We will be satisfied if:
- the parents were married when the child was born
- the parents are named on the child's birth certificate including an Australian birth certificate or a birth certificate issued by a country listed as a reciprocating jurisdiction for Australia
- the male parent was living with the mother between 20 and 44 weeks immediately before the child's birth
- adoption papers list both parents
- a statutory declaration, or other relevant instrument has been made by a person acknowledging they are the child's parent
- a relevant court has expressly found that the person is a parent of the child, or
- the person is a parent under the Family Law Act 1975; for example, the child was born as a result of artificial conception or surrogacy
After we accept your application, we will send you a child support assessment notice. You do not have to work out your assessment yourself – we will work it out for you. It is important you check your assessment and tell us if any details are wrong.

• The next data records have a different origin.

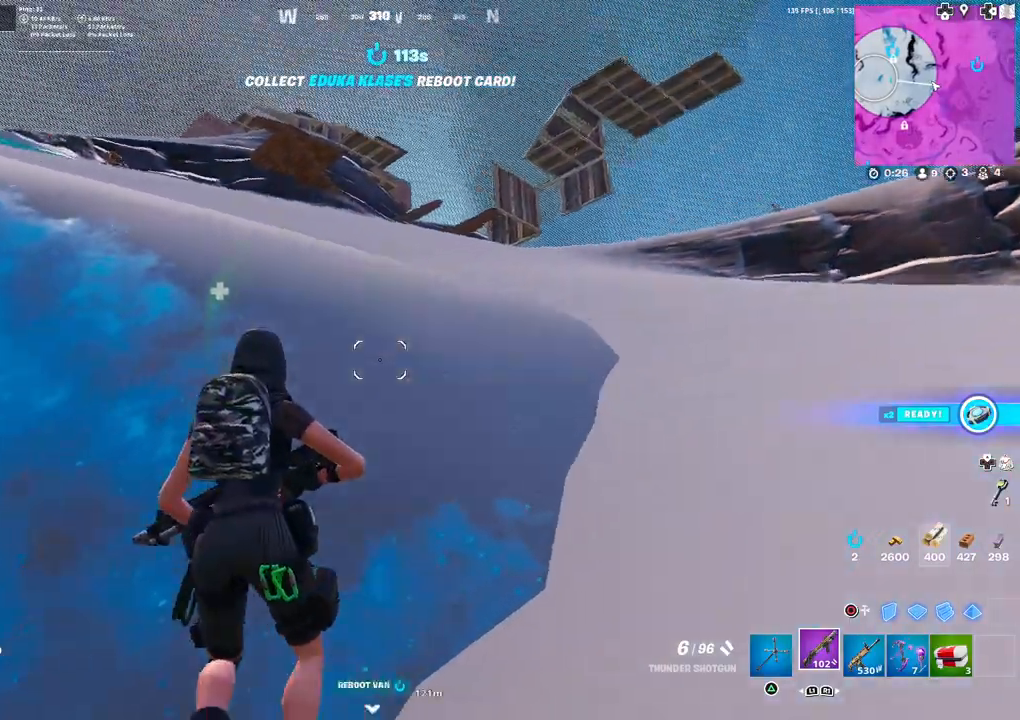
{"buttons": [], "left_stick": "up-left", "right_stick": "left", "events": [[83, "right_stick", "center"], [417, "left_stick", "left"], [450, "right_stick", "left"], [500, "left_stick", "up-left"]]}
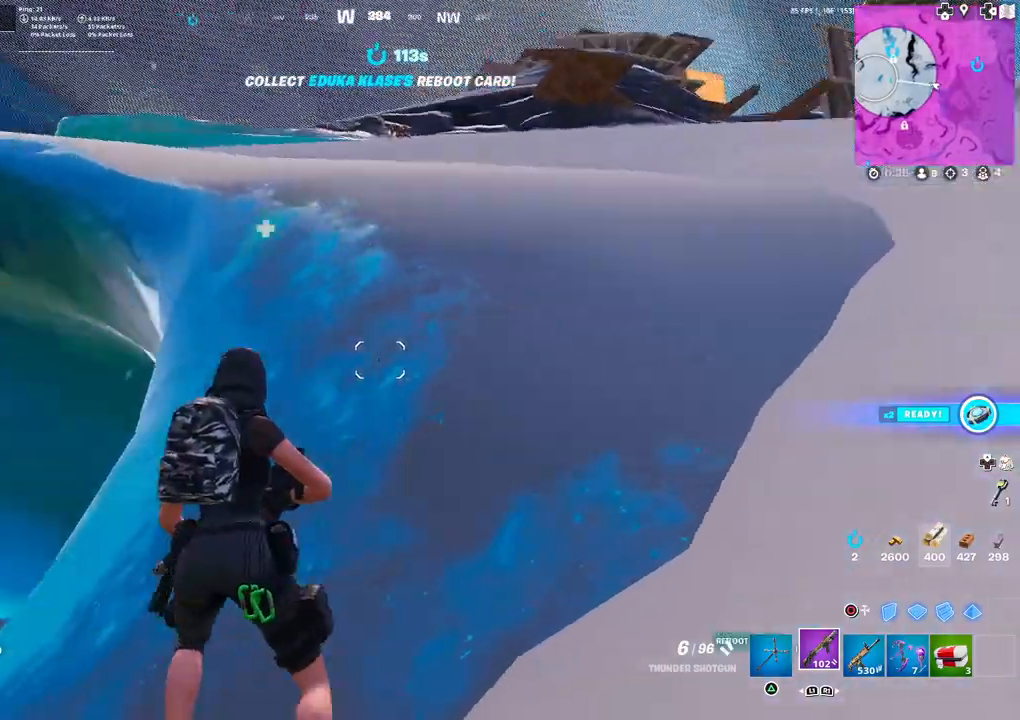
{"buttons": [], "left_stick": "up", "right_stick": "down-left", "events": [[167, "left_stick", "up"], [167, "right_stick", "center"], [217, "L3", "down"], [283, "TRIANGLE", "down"], [333, "TRIANGLE", "up"], [350, "L3", "up"], [417, "right_stick", "down-left"]]}
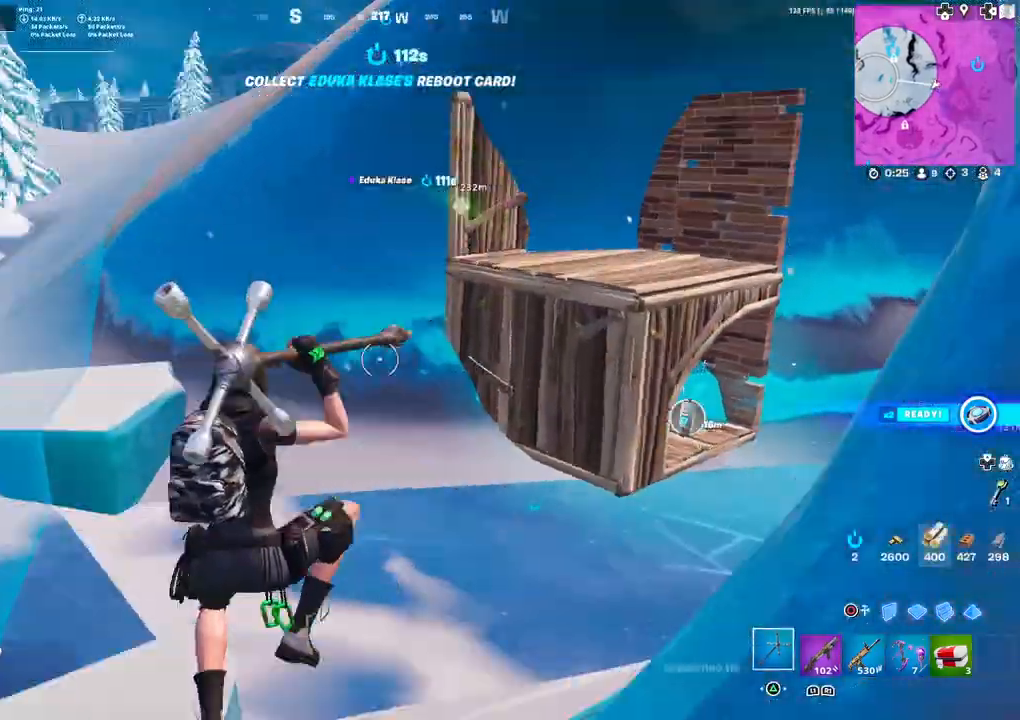
{"buttons": [], "left_stick": "up", "right_stick": "up-right", "events": [[83, "right_stick", "down-right"], [200, "right_stick", "right"], [450, "right_stick", "up-right"]]}
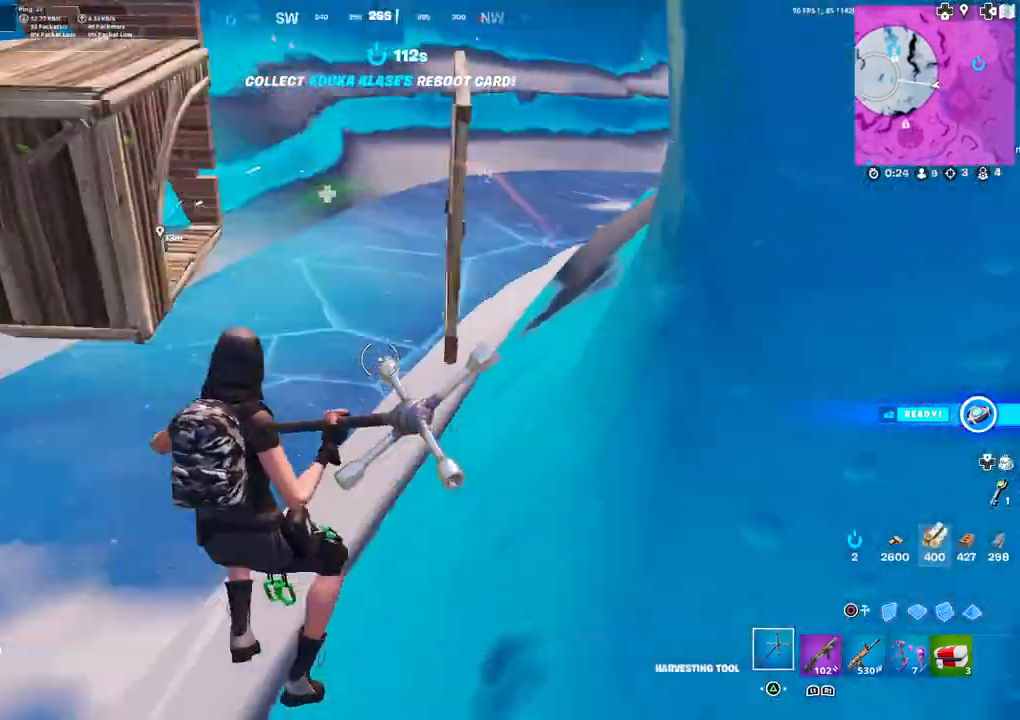
{"buttons": [], "left_stick": "up", "right_stick": "center", "events": [[100, "right_stick", "center"]]}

If your circumstances change at any time, you need to let us know so we can provide you with an updated assessment.
The child support formula recognises shared parenting and the contribution each parent makes towards the costs of the children through direct care.
The income of each parent is considered equally when we make a child support assessment. The parent’s income is used to determine which costs they should meet.
The basic formula applies to parents with only one child support assessment.
A child support period is the amount of time a child support assessment covers. A child support period can last up to 15 months or can be shorter, depending on your family situation.
The start date of your child support period determines which financial year will be used for the child support assessment.
At the end of a child support period, we will start a new assessment for the next period, taking into account changes in income and the cost of living.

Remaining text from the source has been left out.